### Brief 1
Transcribe the passage from the comments on the PC Magazine review, starting with "[Thanks to MacDailyNews" and going on through "PCWorld TRAITORS!".
### Brief 2
In the comments on the PC Magazine review, which two programs does one commenter say iMovie 06 came close to in power?

### Source document
========================================================================
Full in-depth review here.
[Thanks to MacDailyNews Reader “Corinne” for the heads up.]
The bottom line is that PC Magazine is giving the thumbs up to a significant mac product. Enjoy!
A review like this is precisely why I quit reading PC Magazine several years ago. Warmed over press releases! Imovie 06 was close to the power of Adobe Premier Elements or Pinnacle Studio. A few more features and the Mac market would have had a strong competitor to the PC in the midrange video editing market. As it stand now I will be left to using bootcamp to continue to produce videos.
PCWorld TRAITORS!
http://fakesteveballmer.blogspot.com
Clowns to the left of me, traitors to the right ….
Remember that movie, “Willard”, he trains an army of rats that eventually turn on him?
They are led by Ben and Socrates: fat, stinky, maladjusted, nasty, illtempered, fickle rats who just can’t be pleased. Well, lately I have been feeling a little Willardy, you see some of the head fat, stinky, maladjusted, nasty, illtempered, fickle rats who just can’t be pleased have been turning on MS just because they have had a few minor problems with Vista. The rats:
BEN – Jim Louderhack (uncerimoniously dismissed editor of PCWorld) took his parting shot;
“So why, nine months after launch, am I so frustrated? The litany of what doesn’t work and what still frustrates me stretches on endlessly.”
========================================================================
### Records provided
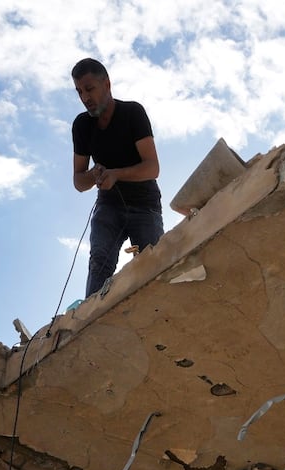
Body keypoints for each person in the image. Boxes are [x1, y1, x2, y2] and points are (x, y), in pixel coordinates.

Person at [70, 57, 163, 298]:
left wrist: (116, 174)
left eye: (89, 89)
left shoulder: (133, 113)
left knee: (153, 265)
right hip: (108, 206)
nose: (85, 98)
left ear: (107, 84)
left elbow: (152, 168)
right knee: (99, 262)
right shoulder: (81, 125)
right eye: (79, 91)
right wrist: (94, 174)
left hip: (145, 206)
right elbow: (79, 182)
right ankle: (91, 323)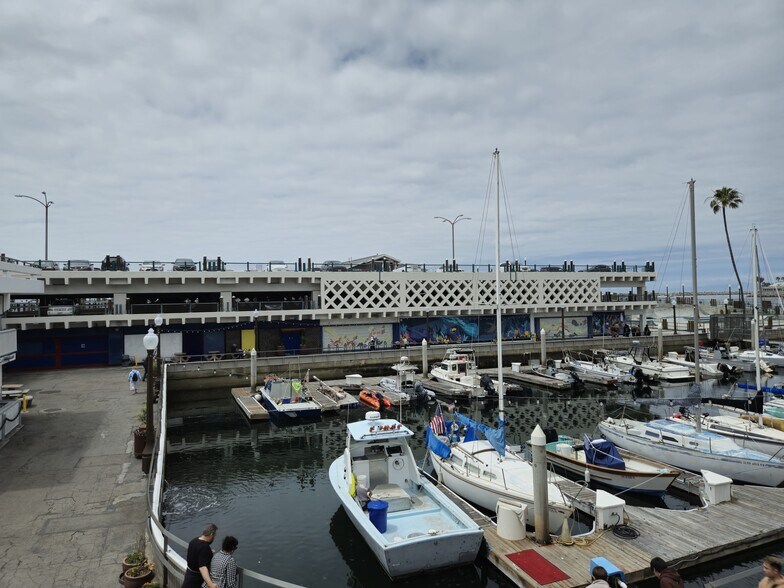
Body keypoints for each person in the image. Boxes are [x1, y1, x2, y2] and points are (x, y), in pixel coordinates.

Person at [183, 523, 219, 588]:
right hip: (196, 581)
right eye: (214, 536)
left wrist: (209, 553)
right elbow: (202, 567)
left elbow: (196, 554)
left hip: (188, 575)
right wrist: (211, 584)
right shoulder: (205, 547)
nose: (214, 538)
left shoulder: (194, 541)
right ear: (211, 534)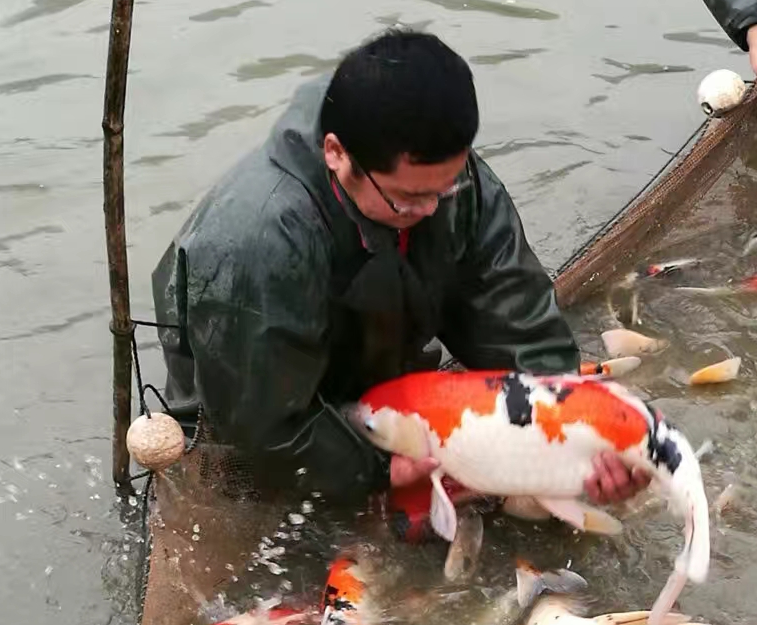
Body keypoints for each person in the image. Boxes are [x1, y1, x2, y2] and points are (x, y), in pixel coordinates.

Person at [153, 30, 644, 505]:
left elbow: (513, 311)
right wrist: (378, 469)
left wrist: (572, 423)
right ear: (336, 154)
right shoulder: (258, 240)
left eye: (444, 187)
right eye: (410, 196)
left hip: (378, 369)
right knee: (278, 502)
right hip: (255, 400)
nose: (433, 209)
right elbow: (262, 423)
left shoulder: (447, 181)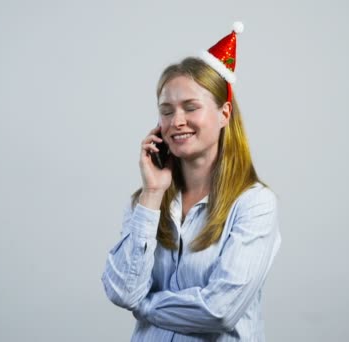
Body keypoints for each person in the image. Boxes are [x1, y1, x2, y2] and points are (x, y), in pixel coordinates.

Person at [101, 22, 281, 341]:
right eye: (166, 111)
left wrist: (146, 306)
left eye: (191, 107)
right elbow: (121, 290)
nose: (177, 121)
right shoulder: (145, 201)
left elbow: (220, 310)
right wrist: (153, 193)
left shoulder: (254, 204)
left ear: (224, 114)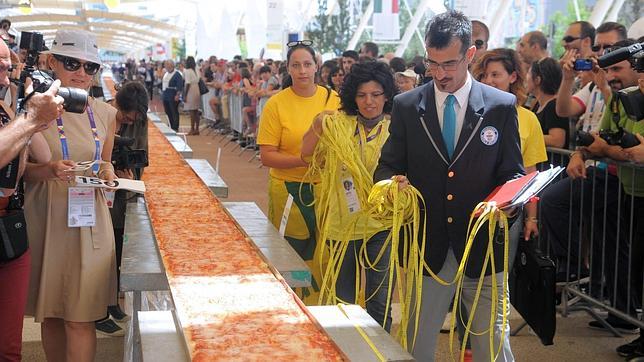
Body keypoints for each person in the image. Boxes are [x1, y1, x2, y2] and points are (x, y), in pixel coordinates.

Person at [374, 11, 524, 361]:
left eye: (450, 63)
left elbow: (513, 173)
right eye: (433, 63)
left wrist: (510, 203)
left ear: (471, 55)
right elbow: (388, 165)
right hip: (428, 246)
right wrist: (389, 186)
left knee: (492, 343)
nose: (440, 73)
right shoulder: (407, 105)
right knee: (417, 343)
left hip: (483, 245)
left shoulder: (501, 106)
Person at [23, 29, 119, 362]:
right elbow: (20, 171)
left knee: (80, 317)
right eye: (70, 62)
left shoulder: (106, 113)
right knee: (50, 314)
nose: (80, 72)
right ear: (51, 63)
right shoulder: (33, 109)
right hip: (44, 215)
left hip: (88, 220)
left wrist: (108, 174)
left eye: (89, 66)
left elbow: (105, 161)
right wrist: (48, 170)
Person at [301, 61, 398, 329]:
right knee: (342, 300)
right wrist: (317, 127)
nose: (369, 102)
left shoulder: (396, 130)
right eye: (362, 95)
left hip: (381, 224)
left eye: (376, 95)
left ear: (387, 95)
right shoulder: (336, 124)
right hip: (342, 225)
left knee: (379, 300)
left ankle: (381, 355)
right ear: (352, 97)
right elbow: (306, 154)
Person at [257, 40, 340, 305]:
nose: (302, 70)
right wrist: (304, 162)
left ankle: (326, 307)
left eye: (307, 64)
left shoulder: (334, 100)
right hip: (289, 193)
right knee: (294, 254)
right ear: (288, 69)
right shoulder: (276, 104)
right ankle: (293, 306)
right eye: (296, 65)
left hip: (328, 192)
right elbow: (267, 155)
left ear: (317, 66)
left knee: (327, 253)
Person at [0, 38, 62, 362]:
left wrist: (27, 113)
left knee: (10, 348)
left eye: (9, 68)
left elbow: (43, 154)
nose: (5, 77)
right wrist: (27, 119)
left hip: (10, 226)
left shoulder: (8, 108)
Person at [473, 48, 547, 240]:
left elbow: (530, 173)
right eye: (483, 75)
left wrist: (532, 218)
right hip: (472, 207)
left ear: (513, 76)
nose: (488, 81)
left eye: (495, 74)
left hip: (508, 212)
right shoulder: (470, 116)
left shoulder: (528, 119)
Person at [95, 81, 150, 337]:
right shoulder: (100, 114)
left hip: (125, 190)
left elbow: (141, 154)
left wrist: (130, 176)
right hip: (100, 190)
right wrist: (109, 170)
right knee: (101, 251)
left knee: (119, 245)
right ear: (118, 105)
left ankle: (112, 302)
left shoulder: (139, 120)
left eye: (135, 117)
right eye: (127, 116)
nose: (130, 120)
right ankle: (97, 310)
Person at [556, 21, 627, 135]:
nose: (600, 52)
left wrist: (604, 88)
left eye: (608, 47)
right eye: (596, 47)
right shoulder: (594, 85)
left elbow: (621, 121)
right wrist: (567, 79)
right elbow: (564, 110)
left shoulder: (629, 85)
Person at [526, 58, 569, 149]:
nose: (526, 78)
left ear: (537, 80)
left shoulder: (553, 106)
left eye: (529, 73)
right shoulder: (537, 104)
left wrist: (526, 137)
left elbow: (557, 140)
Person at [162, 59, 183, 131]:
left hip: (173, 94)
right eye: (165, 65)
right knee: (167, 111)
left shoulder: (177, 74)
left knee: (174, 111)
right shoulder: (166, 73)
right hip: (165, 95)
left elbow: (180, 85)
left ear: (171, 65)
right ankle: (170, 124)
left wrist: (177, 95)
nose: (165, 66)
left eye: (167, 64)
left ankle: (175, 126)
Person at [182, 56, 201, 135]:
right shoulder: (196, 69)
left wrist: (185, 95)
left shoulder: (187, 71)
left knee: (191, 111)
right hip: (197, 88)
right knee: (196, 110)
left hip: (191, 90)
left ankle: (192, 129)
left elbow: (188, 83)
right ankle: (197, 129)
========================================================================
### Result 1
[Thanks to MacDailyNews Reader “Corinne” for the heads up.]
The bottom line is that PC Magazine is giving the thumbs up to a significant mac product. Enjoy!
A review like this is precisely why I quit reading PC Magazine several years ago. Warmed over press releases! Imovie 06 was close to the power of Adobe Premier Elements or Pinnacle Studio. A few more features and the Mac market would have had a strong competitor to the PC in the midrange video editing market. As it stand now I will be left to using bootcamp to continue to produce videos.
PCWorld TRAITORS!

### Result 2
Adobe Premier Elements and Pinnacle Studio.